## Учебное задание
Выпишите из текста о языке иранского протеста всех людей, которые названы по имени.

## Текст для упражнения

++++++++

У.Голдберг считает, что, несмотря на противоположные тенденции, у двух сторон есть четкий общий знаменатель – «они не противопоставляют светскость религиозности. Революция волнами — это модель 1978-1979 годов. Даже те, кто не был религиозен в то время — а большинство протестующих таковыми не были — говорили на религиозном языке протеста. Цикличность протеста — похороны и траур — по своей натуре религиозна».
Р.Зиммт на это возражает, отмечая, что «по сравнению с 2009 г. в настоящее время заметно уменьшение значимости религии среди молодежи», т.к. «в 2009 г. одними из самых заметных действий были выходы на балкон по вечерам и возвеличивание Аллаха словами «Аллаху Акбар»».
По словам Э.Гиндин, в ходе нынешнего протеста «люди выходят на балконы и вместе поют «Барое» [в переводе с персидского – «За», которую написал Шервин Хаджипур. Его арестовали на двое суток, потребовав удалить песню с его аккаунтов, и на опубликованном видео он утверждал, что песня использовалась политическими группами за пределами Ирана]. В конце своего выступления певец Дариуш спел песню вместо выхода на бис, актриса Гольшифте Фарахани также ее исполнила в финале концерта Coldplay в Буэнос-Айресе». Эксперт полагает, что в ходе сегодняшних акций протеста эта песня заменяет «Аллаху Акбар».
У.Голдберг тем не менее настаивает на том, что даже если молодежь не религиозна, именно на религиозной основе формулируется коллективный словарь, из которого можно сформулировать альтернативу, независимо от того, носят ли придерживающиеся ее люди хиджаб или представляют себя как потенциальных «мучеников». Эксперт считает, что «религиозность в Иране является связующим звеном». В качестве примера он приводит события 1978-1979 гг., когда большинство протестующих не были религиозны. «Однако они говорили на религиозном языке еще и потому, что исторически шах не оставил никакого другого языка для протеста и критики, т.к. он не боялся религиозного и считал религию старомодной силой, которая не сможет ему угрожать. Современная молодежь явно не относит себя к религиозному сектору, но этот образец, эта общность, способность выражаться в смыслах стойкости – все это они черпают из словаря, который разделяют с ними многие другие иранцы, не молодые и не светские». По мнению У.Голдберга, используемые протестующими выражения о борьбе за справедливость также взяты из религиозного лексикона. «Война против угнетения и несправедливости — это очень и очень сильная шиитская история. Опять же, она связана не со степенью набожности, а с умением мобилизовать протестные настроения и критику, и говорить об этом так, чтобы достучаться до как можно большего количества людей».

++++++++

## Исходный материал

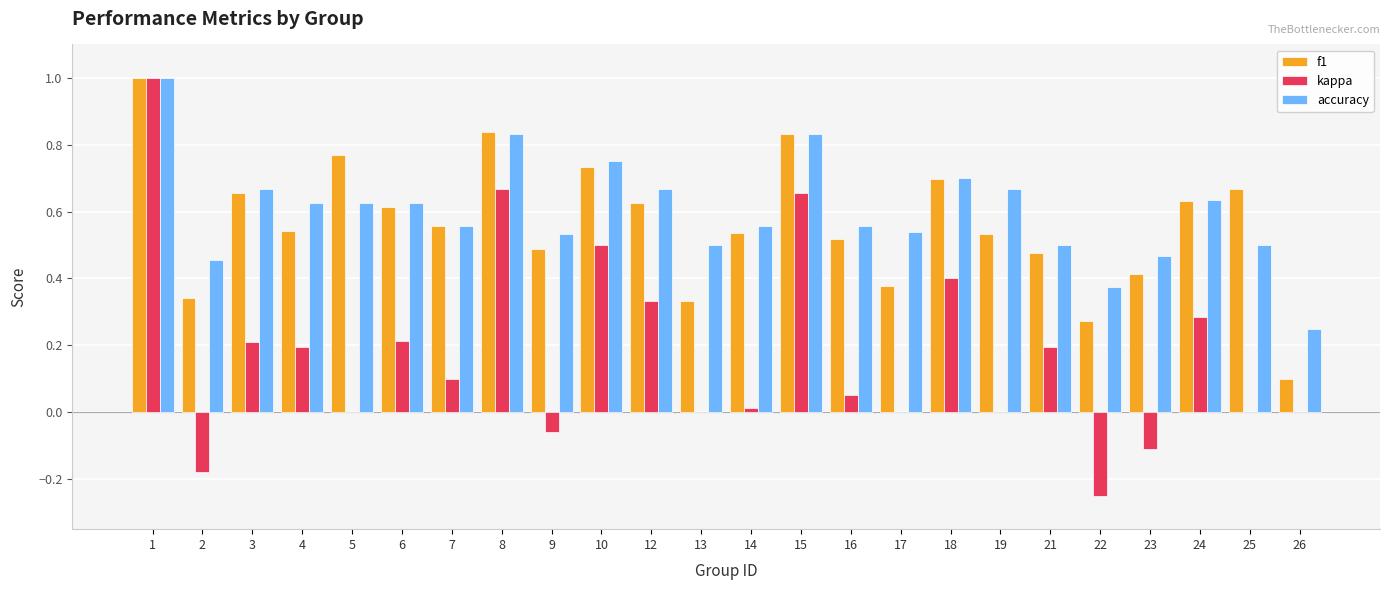

What is the sum of all accuracy values?

14.4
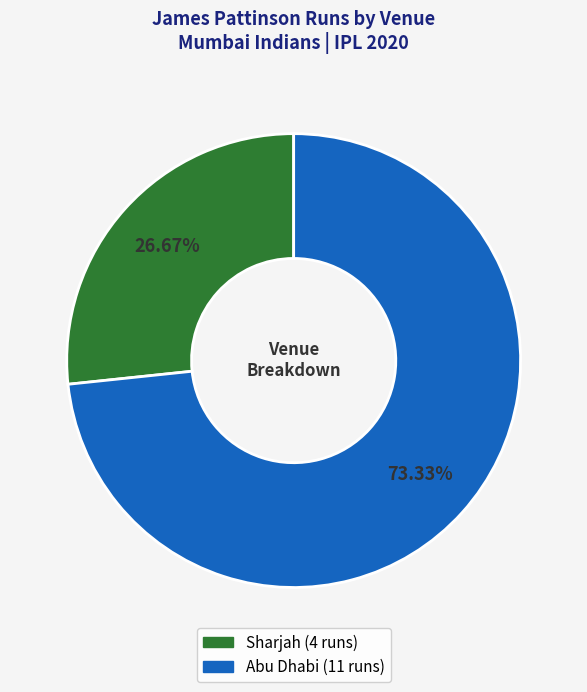

What percentage do Sharjah and Abu Dhabi together represent?

100.0%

++++++++

## Результат выполнения
У.Голдберг, Р.Зиммт, Э.Гиндин, Шервин Хаджипур, Дариуш, Гольшифте Фарахани